ASSIGNMENT »
Copy out the data word for word. The images are not part of the copy.

*** Opening SOURCE MATERIAL ***

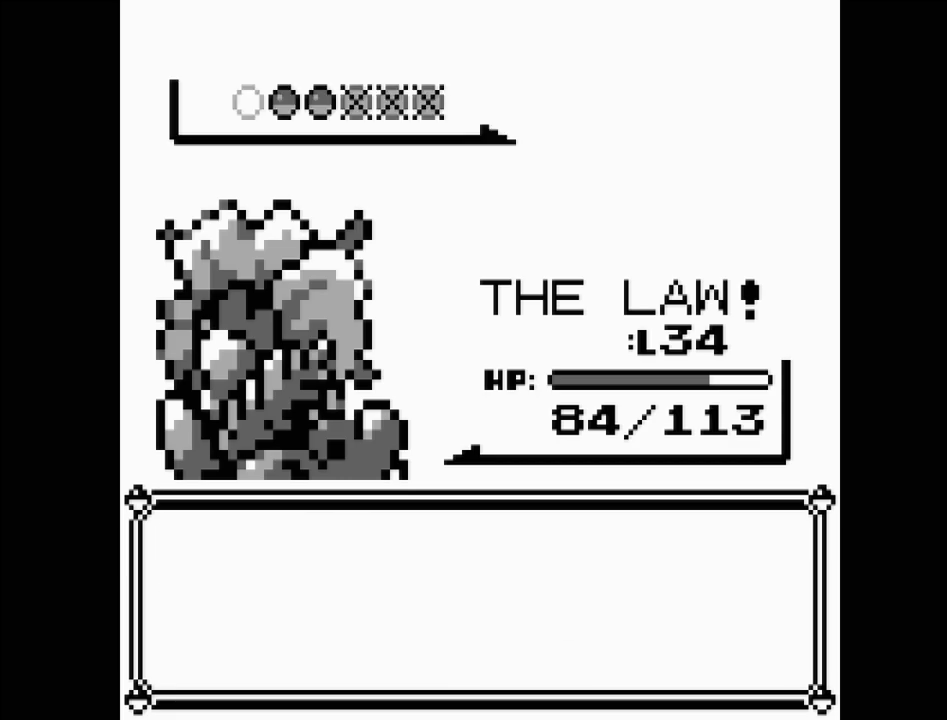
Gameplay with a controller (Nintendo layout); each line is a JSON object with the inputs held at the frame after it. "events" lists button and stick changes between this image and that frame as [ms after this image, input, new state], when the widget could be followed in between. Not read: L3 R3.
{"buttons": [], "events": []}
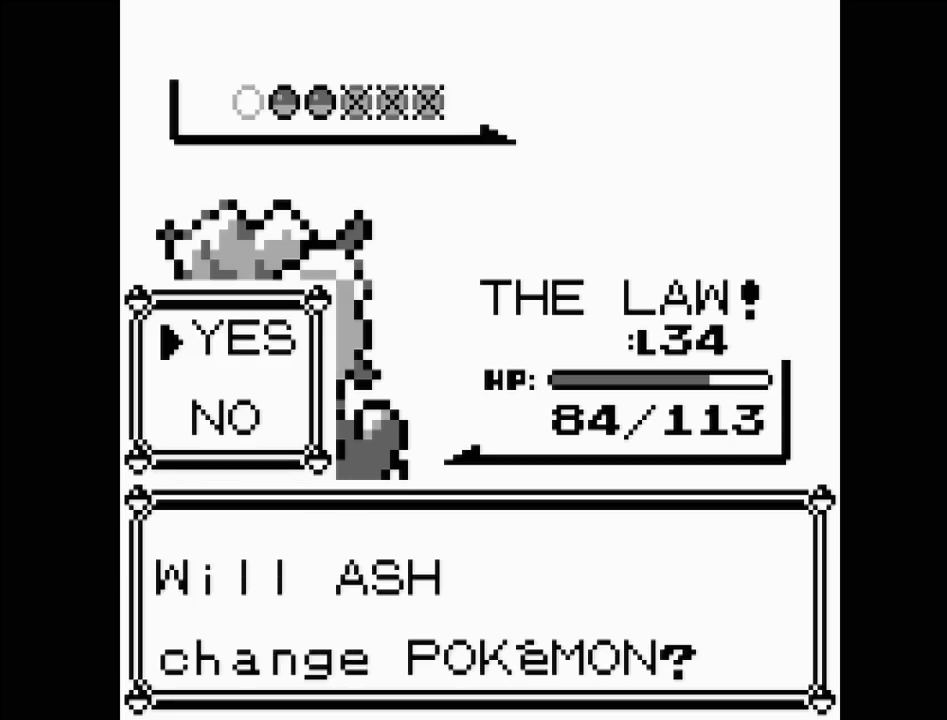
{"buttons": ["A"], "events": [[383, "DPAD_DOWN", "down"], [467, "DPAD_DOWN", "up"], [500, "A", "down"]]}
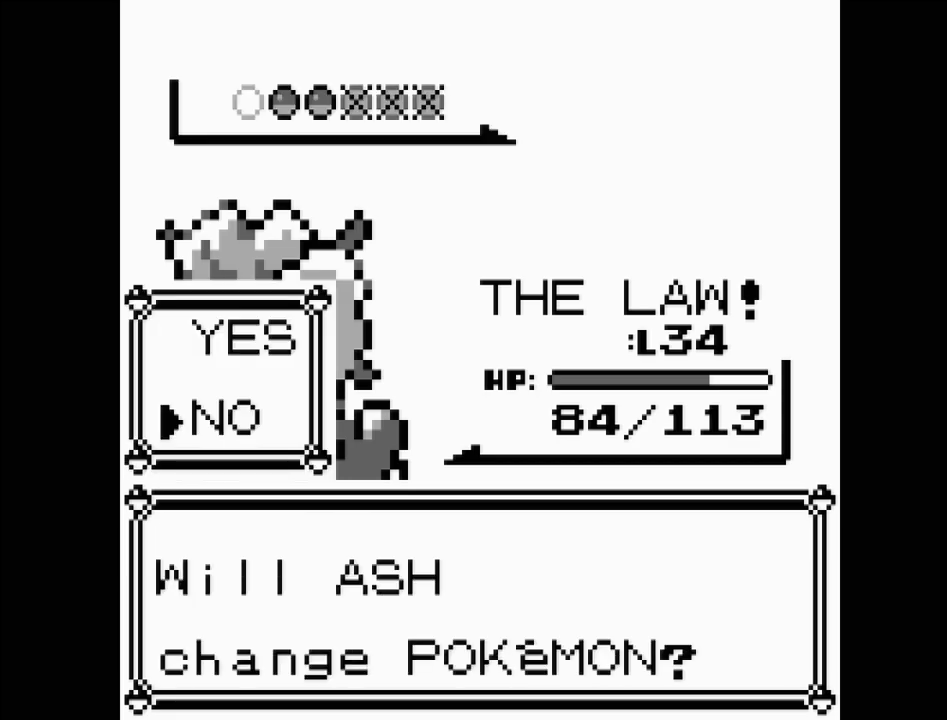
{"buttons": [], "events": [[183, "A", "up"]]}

*** Closing SOURCE MATERIAL ***

SOLUTION BELOW »
Gameplay with a controller (Nintendo layout); each line is a JSON object with the inputs held at the frame after it. "events" lists button and stick changes between this image and that frame as [ms after this image, input, new state], when the widget could be followed in between. Not read: L3 R3.
{"buttons": [], "events": []}
{"buttons": ["A"], "events": [[383, "DPAD_DOWN", "down"], [467, "DPAD_DOWN", "up"], [500, "A", "down"]]}
{"buttons": [], "events": [[183, "A", "up"]]}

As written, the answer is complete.